Whether the rule information is displayed when the script is enabled. If your firewall script is no longer modified, you can set it to "YES.

Firewall_logging_enable = 'yes'

Enable Firewall Logging

Step 2: edit the/etc/syslog. conf file.

Add the following content at the end of the file:

! Ipfw

*. */Var/log/ipfw. log

This line is used to write IPFW logs to the/var/log/ipfw. log File. Of course, you can also specify other directories for the log file.

After completing the preceding steps, restart your computer.

5. Use and save rules

After that, you will find that you can use SSH to log on to your remote server.

Step 1: Test

You won't find any changes in your system when you log on, but you can try the following command: # ipfw show, which will output the following results: 65535 322 43115 allow ip from any to any. It tells us that IPFW has been enabled successfully and allows any connection.

Step 2: Use

Enter the following command at the command prompt: # ipfw add 10001 deny all from 218.249.20.135 to any.

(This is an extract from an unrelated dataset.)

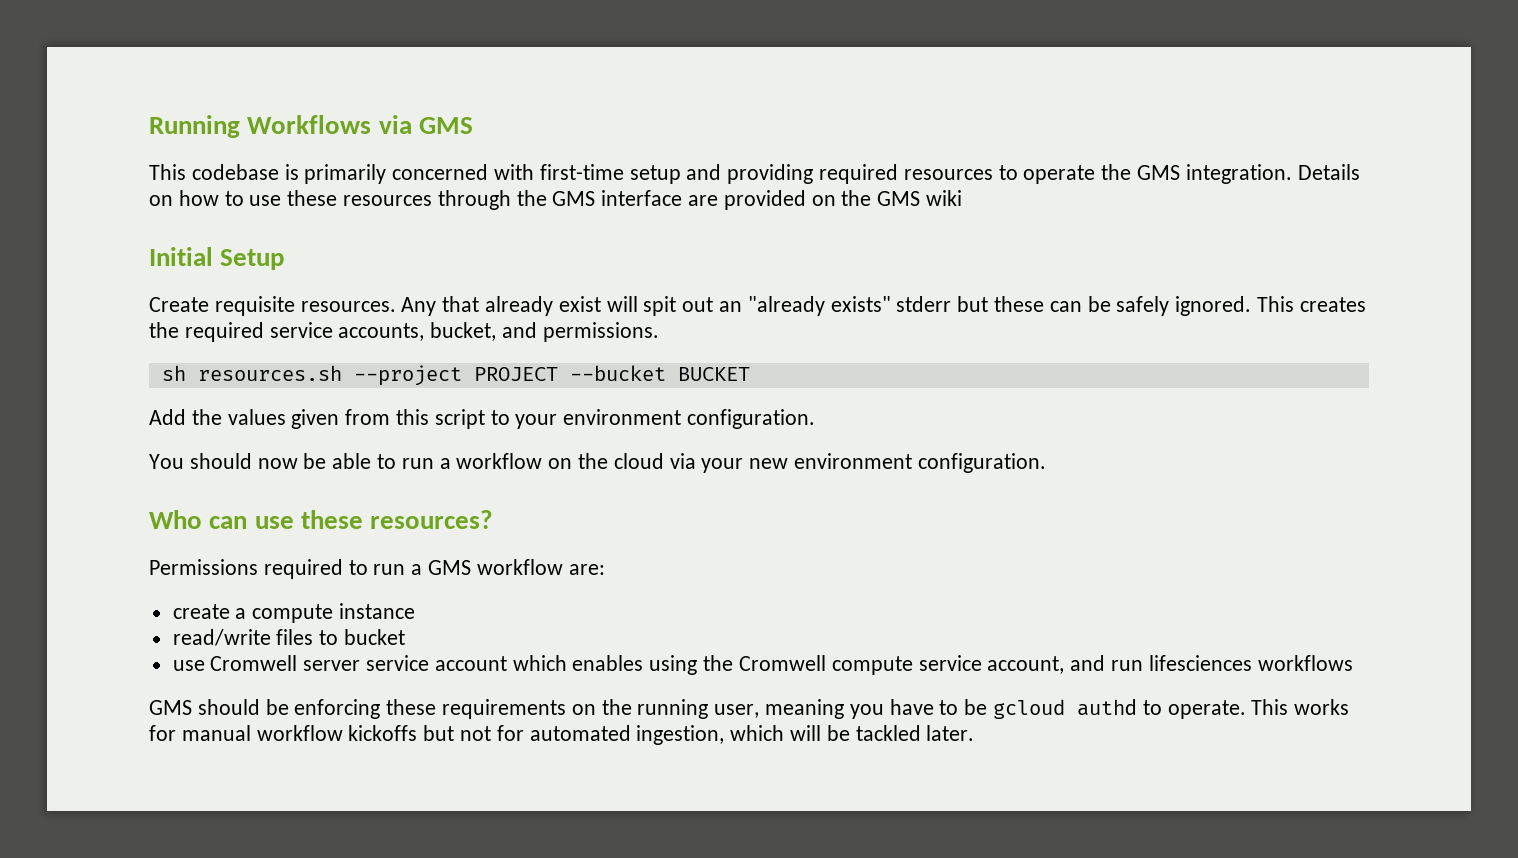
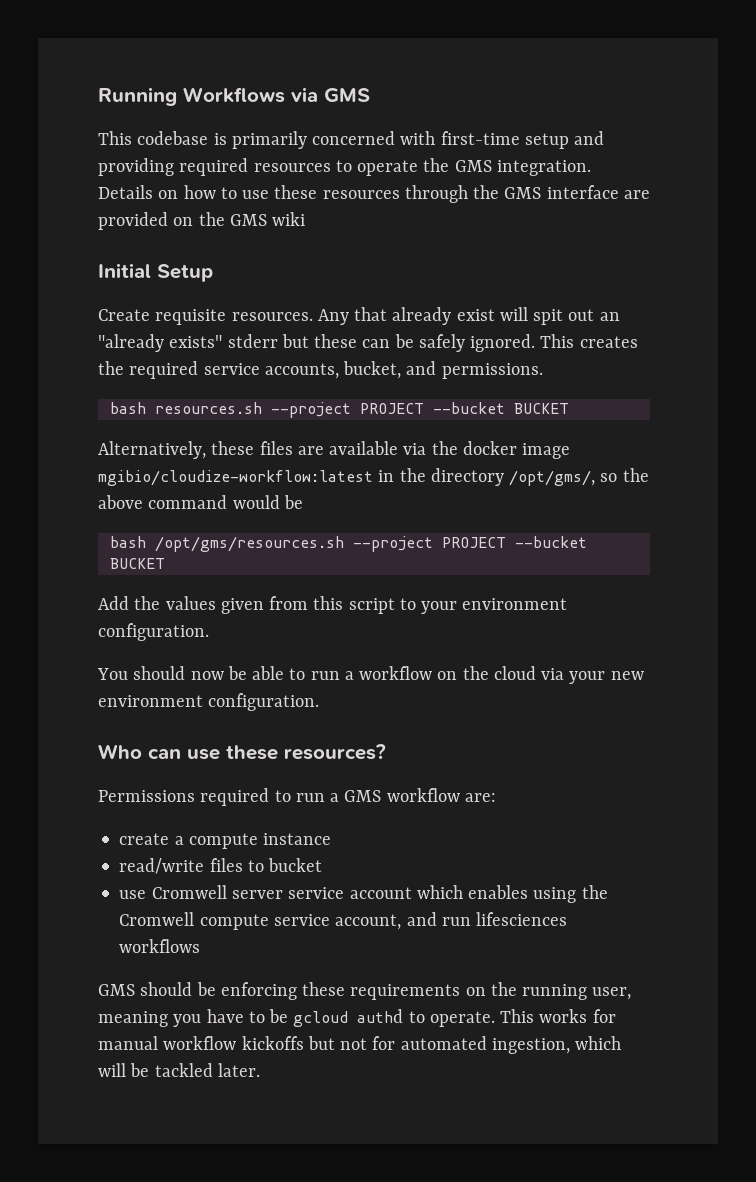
[161,365,186,381] sh -> [109,402,146,414] bash
(750, 374) none -> [98,441,571,459] [98,468,649,486] [98,495,303,509] [109,536,587,552] [109,558,165,569] // Alternatively, these files are available via the docker image mgibio/cloudize-workflow:latest in the directory /opt/gms/, so the above command would be // bash /opt/gms/resources.sh --project PROJECT --bucket BUCKET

Deny any service from 218.249.20.135. After the service is executed, you will find that all services from IP218.249.20.135 will be rejected.

Step 3: Save

Add this code to the/etc/rc. firewall file: ipfw add 10001 deny all from 218.249.20.135 to any. Run the following command: # sh/etc/rc. firew

All

Indicates that the # sign is not required when saving it to rc. firewall, and then the IPFW rule is re-loaded.

Or restart your system once, And your IPFW will take effect. As long as you do not manually release it, all information from 218.249.20.135 will be rejected.